Nothing is needed except the lines below that run from the one with "middle mcp: (253, 217)" through the one with "thumb cmc: (274, 326)", repeated exactly.

Data section:
# # # # #

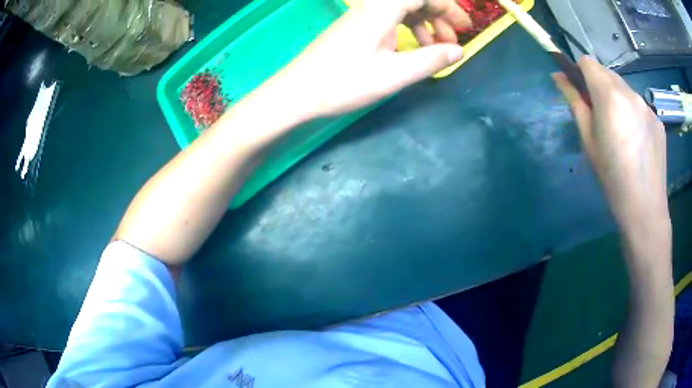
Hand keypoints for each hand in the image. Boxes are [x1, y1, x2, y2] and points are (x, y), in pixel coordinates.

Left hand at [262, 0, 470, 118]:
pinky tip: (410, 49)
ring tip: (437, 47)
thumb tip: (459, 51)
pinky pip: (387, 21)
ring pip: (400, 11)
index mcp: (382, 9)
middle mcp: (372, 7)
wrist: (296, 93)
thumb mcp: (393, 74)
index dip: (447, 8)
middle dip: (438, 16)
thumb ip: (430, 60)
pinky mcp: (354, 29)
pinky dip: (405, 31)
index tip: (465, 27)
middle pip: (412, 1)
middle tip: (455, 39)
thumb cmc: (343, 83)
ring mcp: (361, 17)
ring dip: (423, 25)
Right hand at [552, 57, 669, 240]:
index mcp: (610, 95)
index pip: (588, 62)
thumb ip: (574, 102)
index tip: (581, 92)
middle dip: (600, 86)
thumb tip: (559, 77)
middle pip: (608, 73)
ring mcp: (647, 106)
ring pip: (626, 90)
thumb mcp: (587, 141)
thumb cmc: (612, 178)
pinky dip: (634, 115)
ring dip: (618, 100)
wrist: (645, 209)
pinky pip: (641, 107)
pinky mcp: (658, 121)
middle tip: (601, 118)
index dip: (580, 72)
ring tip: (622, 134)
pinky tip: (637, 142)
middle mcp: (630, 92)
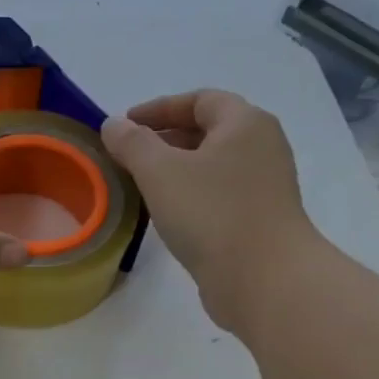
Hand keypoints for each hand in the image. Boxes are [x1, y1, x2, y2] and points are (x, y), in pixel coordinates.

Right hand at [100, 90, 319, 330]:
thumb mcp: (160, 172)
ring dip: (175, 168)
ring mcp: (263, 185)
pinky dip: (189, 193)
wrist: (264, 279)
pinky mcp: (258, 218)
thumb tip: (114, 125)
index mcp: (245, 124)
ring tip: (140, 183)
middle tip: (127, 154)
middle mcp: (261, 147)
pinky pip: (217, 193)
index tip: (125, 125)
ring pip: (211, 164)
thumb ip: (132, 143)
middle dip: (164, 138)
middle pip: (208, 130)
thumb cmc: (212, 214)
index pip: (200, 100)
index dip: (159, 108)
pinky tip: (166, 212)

# # # # #

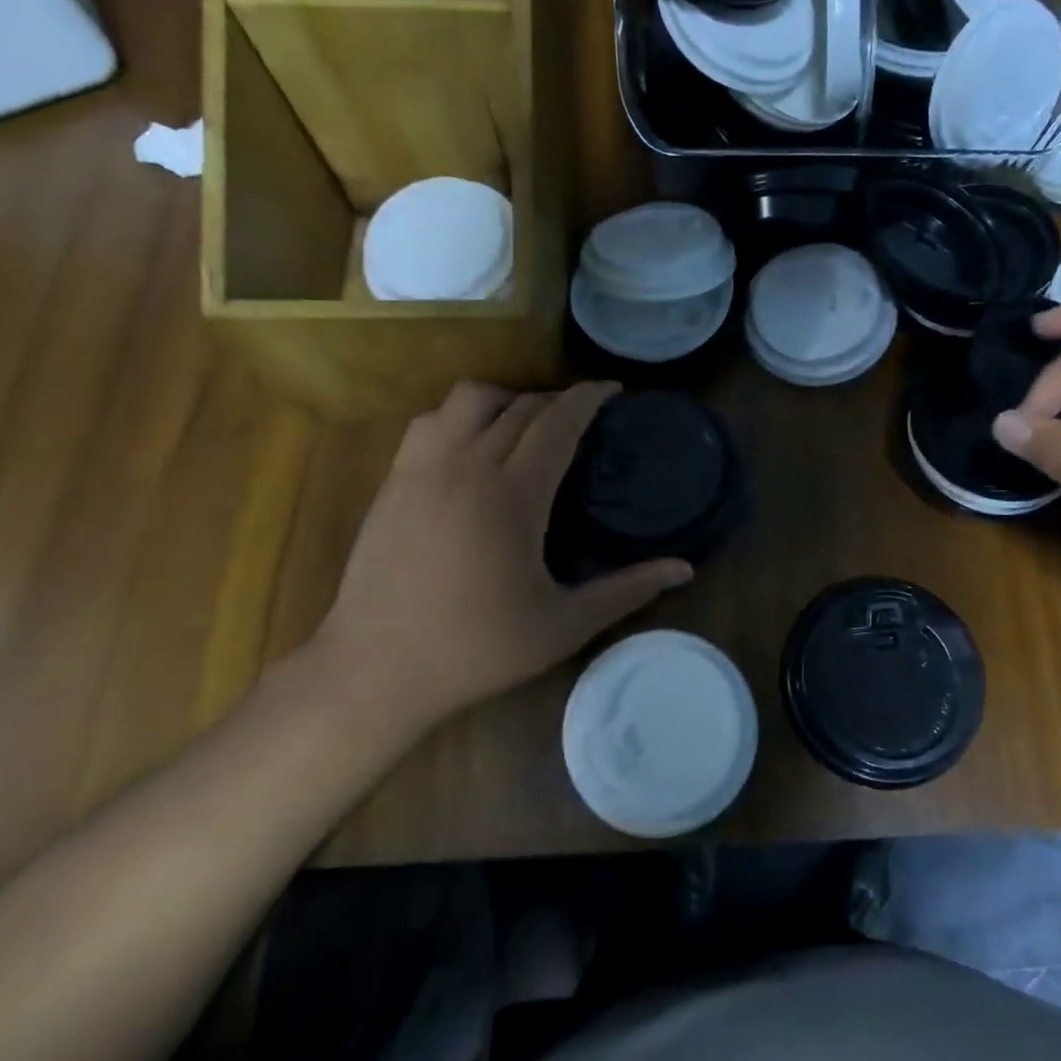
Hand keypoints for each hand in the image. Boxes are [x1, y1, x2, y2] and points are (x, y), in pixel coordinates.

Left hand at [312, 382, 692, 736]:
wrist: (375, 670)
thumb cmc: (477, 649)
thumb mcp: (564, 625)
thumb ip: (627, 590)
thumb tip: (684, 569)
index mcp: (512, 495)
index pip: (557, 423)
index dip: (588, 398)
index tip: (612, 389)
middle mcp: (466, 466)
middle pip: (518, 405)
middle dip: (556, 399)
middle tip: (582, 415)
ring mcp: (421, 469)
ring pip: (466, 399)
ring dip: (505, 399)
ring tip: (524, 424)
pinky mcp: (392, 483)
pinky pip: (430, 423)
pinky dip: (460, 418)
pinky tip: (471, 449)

# # # # #

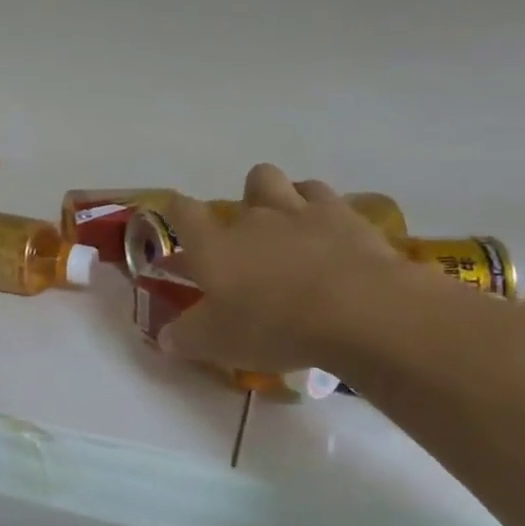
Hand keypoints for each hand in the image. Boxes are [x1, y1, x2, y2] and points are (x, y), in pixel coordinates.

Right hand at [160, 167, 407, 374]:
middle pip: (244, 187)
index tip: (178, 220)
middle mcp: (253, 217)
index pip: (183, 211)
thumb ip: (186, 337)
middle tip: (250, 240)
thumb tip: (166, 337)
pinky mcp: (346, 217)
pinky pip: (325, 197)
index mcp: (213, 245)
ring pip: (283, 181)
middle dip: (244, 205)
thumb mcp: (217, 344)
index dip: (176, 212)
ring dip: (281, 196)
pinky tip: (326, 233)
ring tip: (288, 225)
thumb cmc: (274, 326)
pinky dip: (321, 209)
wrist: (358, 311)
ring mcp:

# # # # #

Response for this exercise:
middle mcp: (253, 217)
index pip: (183, 211)
thumb ip: (186, 337)
middle tip: (250, 240)
thumb tip: (166, 337)
pinky mcp: (346, 217)
pinky pip: (325, 197)
index mcp: (213, 245)
ring pip: (283, 181)
middle dip: (244, 205)
thumb mcp: (217, 344)
index dip: (176, 212)
ring dip: (281, 196)
pinky tip: (326, 233)
ring tip: (288, 225)
thumb cmc: (274, 326)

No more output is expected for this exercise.